I am curious… have you compared performance of the ODE integrator to your custom function?

BTW, another strategy to evaluate integrals is by fixing the number of support points a priori. Then you can do the integration in Stan also directly. The downside is that you won’t be able to control for the accuracy such you must ensure that your integration technique gives you reliable results for the parameter spaces of interest. This is dangerous, of course, as the sampler has to explore parameter spaces outside of that domain what you expect/makes sense - and its not clear what happens then. Still, your problem maybe well enough behaved to work out. I have posted already the tanh integration scheme as suggested by Ben with a brute force method in Stan (using only Stan functions) if I recall right.

Sebastian

I haven’t made any formal benchmarks, but they seem to attain similar results for my specific problem, however I’m unsure how this would play out in case of more complex gradients or when relative tolerance is needed (the algorithm lacks it, in its current form).

Also, will the relative/absolute tolerance one sets on the ODE solver be the actual tolerance for the numerical integration problem? (Maybe it’s a stupid question, but better sure in order to have a fair comparison).

I believe @aaronjg might have worked with the “another strategy to evaluate integrals is by fixing the number of support points a priori” and that have, at first, played out better than the ODE solver [but for yet another problem].

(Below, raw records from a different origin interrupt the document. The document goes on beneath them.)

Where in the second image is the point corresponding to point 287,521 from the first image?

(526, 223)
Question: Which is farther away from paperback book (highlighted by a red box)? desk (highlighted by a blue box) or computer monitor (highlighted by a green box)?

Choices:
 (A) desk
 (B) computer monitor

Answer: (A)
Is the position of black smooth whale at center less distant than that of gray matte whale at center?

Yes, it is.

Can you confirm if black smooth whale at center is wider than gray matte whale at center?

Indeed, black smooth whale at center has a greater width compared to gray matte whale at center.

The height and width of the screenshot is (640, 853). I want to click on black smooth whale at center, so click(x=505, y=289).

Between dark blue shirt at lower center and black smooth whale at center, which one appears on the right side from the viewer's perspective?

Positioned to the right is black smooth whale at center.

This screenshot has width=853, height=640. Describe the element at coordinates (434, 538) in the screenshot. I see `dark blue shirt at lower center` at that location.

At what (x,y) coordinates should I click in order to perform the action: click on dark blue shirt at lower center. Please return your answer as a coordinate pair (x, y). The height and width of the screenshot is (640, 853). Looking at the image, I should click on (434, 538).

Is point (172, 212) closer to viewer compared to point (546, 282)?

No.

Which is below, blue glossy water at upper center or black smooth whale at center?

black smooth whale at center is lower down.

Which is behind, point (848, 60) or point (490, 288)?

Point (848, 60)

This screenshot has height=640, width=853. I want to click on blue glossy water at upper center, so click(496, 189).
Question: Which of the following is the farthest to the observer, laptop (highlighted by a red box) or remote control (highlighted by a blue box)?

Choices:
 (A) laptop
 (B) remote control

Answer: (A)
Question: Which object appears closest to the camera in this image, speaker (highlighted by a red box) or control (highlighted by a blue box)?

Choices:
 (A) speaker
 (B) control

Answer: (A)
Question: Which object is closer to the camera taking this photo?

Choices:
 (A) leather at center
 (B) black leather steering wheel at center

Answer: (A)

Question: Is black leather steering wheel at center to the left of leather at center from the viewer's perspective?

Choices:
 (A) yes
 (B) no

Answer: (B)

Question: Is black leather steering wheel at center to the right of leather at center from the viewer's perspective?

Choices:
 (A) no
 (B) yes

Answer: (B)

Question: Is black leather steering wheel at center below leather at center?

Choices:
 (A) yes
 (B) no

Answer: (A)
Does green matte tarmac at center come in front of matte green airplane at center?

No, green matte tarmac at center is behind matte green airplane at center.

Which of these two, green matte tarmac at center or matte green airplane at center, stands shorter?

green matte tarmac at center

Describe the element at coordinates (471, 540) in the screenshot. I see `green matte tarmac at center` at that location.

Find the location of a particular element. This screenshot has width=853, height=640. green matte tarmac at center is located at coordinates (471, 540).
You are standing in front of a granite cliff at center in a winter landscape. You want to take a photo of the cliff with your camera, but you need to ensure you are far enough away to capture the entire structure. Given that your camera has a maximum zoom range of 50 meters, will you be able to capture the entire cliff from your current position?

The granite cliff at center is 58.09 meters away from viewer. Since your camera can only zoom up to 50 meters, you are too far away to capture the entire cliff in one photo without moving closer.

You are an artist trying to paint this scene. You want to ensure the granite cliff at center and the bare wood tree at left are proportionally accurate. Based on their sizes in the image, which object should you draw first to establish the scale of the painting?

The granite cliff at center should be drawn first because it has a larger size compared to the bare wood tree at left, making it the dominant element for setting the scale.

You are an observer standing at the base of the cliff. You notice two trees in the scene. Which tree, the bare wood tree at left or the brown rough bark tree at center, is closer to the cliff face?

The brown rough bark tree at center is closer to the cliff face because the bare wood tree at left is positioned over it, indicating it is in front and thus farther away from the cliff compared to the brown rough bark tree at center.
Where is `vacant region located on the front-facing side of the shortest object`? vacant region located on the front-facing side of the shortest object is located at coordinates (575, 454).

Yes - I was looking into this for the Ho approach for the Schwartz-Yeh approximation of sum of log-normal variables. I found that the ODE solver had similar performance but had very low accuracy in some regions of the sampling space, and quadrature was much more consistent. I plan to revisit this at some point and try @randommm’s function, but quadrature is working well enough for now.

Stan’s ODE solver had low accuracy? You should be able to control that through arguments. Is it not returning accurate results within specified tolerances? If you have a reproducible example for that, we’d like to see it in order to diagnose possible bugs in tolerance controls.

Let me clarify - the ODE solver worked fine in terms of returning things within the proper tolerances. However, the Schwartz-Yeh approximation requires recursive computation of integrals. In doing this the small errors in the ODE solver compounded into some very large errors whereas doing doing the integration by quadrature did not lead to this compounding issue.

I’m not sure what the root cause of the issue was. Hopefully I can dig into it and provide a minimal example at some point.